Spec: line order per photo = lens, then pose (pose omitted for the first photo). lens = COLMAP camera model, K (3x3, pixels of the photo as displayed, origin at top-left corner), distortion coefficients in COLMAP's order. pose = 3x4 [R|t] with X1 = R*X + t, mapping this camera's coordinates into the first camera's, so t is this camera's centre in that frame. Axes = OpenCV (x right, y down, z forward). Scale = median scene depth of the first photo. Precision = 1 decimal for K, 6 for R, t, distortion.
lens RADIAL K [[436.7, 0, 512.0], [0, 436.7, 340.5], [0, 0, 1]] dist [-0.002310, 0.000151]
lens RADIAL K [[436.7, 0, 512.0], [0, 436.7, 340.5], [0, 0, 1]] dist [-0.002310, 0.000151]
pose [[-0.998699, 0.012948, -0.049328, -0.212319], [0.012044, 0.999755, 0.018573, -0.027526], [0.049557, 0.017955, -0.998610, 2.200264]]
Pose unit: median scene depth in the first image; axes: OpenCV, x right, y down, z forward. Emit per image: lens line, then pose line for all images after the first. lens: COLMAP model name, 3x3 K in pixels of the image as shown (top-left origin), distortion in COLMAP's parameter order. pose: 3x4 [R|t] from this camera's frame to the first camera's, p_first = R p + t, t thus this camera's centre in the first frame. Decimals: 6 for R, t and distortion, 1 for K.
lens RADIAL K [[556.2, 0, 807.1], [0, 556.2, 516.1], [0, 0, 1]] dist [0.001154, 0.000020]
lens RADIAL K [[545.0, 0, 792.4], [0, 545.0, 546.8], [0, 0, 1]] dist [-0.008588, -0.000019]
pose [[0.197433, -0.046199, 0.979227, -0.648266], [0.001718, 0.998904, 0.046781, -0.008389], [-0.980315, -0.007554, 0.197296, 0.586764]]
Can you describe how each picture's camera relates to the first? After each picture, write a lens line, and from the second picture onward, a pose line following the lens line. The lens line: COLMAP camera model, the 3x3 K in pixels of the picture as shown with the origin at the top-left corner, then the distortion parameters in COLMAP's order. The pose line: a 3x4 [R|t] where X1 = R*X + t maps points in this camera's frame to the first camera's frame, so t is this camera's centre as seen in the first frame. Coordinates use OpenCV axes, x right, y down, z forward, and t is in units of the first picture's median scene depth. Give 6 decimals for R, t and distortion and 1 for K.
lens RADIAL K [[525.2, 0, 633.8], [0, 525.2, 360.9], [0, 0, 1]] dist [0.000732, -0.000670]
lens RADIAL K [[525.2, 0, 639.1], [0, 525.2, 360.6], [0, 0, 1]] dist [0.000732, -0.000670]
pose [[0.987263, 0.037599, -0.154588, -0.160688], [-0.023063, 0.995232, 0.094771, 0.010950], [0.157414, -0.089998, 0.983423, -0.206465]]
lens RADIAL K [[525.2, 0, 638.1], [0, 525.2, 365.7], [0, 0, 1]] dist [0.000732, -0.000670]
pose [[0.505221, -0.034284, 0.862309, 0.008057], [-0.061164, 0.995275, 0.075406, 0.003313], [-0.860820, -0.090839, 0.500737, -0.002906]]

= = = =

Requirement: Your reply must repeat the records above exactly and in full.

Completed task:
Spec: line order per photo = lens, then pose (pose omitted for the first photo). lens = COLMAP camera model, K (3x3, pixels of the photo as displayed, origin at top-left corner), distortion coefficients in COLMAP's order. pose = 3x4 [R|t] with X1 = R*X + t, mapping this camera's coordinates into the first camera's, so t is this camera's centre in that frame. Axes = OpenCV (x right, y down, z forward). Scale = median scene depth of the first photo. Precision = 1 decimal for K, 6 for R, t, distortion.
lens RADIAL K [[436.7, 0, 512.0], [0, 436.7, 340.5], [0, 0, 1]] dist [-0.002310, 0.000151]
lens RADIAL K [[436.7, 0, 512.0], [0, 436.7, 340.5], [0, 0, 1]] dist [-0.002310, 0.000151]
pose [[-0.998699, 0.012948, -0.049328, -0.212319], [0.012044, 0.999755, 0.018573, -0.027526], [0.049557, 0.017955, -0.998610, 2.200264]]
Pose unit: median scene depth in the first image; axes: OpenCV, x right, y down, z forward. Emit per image: lens line, then pose line for all images after the first. lens: COLMAP model name, 3x3 K in pixels of the image as shown (top-left origin), distortion in COLMAP's parameter order. pose: 3x4 [R|t] from this camera's frame to the first camera's, p_first = R p + t, t thus this camera's centre in the first frame. Decimals: 6 for R, t and distortion, 1 for K.
lens RADIAL K [[556.2, 0, 807.1], [0, 556.2, 516.1], [0, 0, 1]] dist [0.001154, 0.000020]
lens RADIAL K [[545.0, 0, 792.4], [0, 545.0, 546.8], [0, 0, 1]] dist [-0.008588, -0.000019]
pose [[0.197433, -0.046199, 0.979227, -0.648266], [0.001718, 0.998904, 0.046781, -0.008389], [-0.980315, -0.007554, 0.197296, 0.586764]]
Can you describe how each picture's camera relates to the first? After each picture, write a lens line, and from the second picture onward, a pose line following the lens line. The lens line: COLMAP camera model, the 3x3 K in pixels of the picture as shown with the origin at the top-left corner, then the distortion parameters in COLMAP's order. The pose line: a 3x4 [R|t] where X1 = R*X + t maps points in this camera's frame to the first camera's frame, so t is this camera's centre as seen in the first frame. Coordinates use OpenCV axes, x right, y down, z forward, and t is in units of the first picture's median scene depth. Give 6 decimals for R, t and distortion and 1 for K.
lens RADIAL K [[525.2, 0, 633.8], [0, 525.2, 360.9], [0, 0, 1]] dist [0.000732, -0.000670]
lens RADIAL K [[525.2, 0, 639.1], [0, 525.2, 360.6], [0, 0, 1]] dist [0.000732, -0.000670]
pose [[0.987263, 0.037599, -0.154588, -0.160688], [-0.023063, 0.995232, 0.094771, 0.010950], [0.157414, -0.089998, 0.983423, -0.206465]]
lens RADIAL K [[525.2, 0, 638.1], [0, 525.2, 365.7], [0, 0, 1]] dist [0.000732, -0.000670]
pose [[0.505221, -0.034284, 0.862309, 0.008057], [-0.061164, 0.995275, 0.075406, 0.003313], [-0.860820, -0.090839, 0.500737, -0.002906]]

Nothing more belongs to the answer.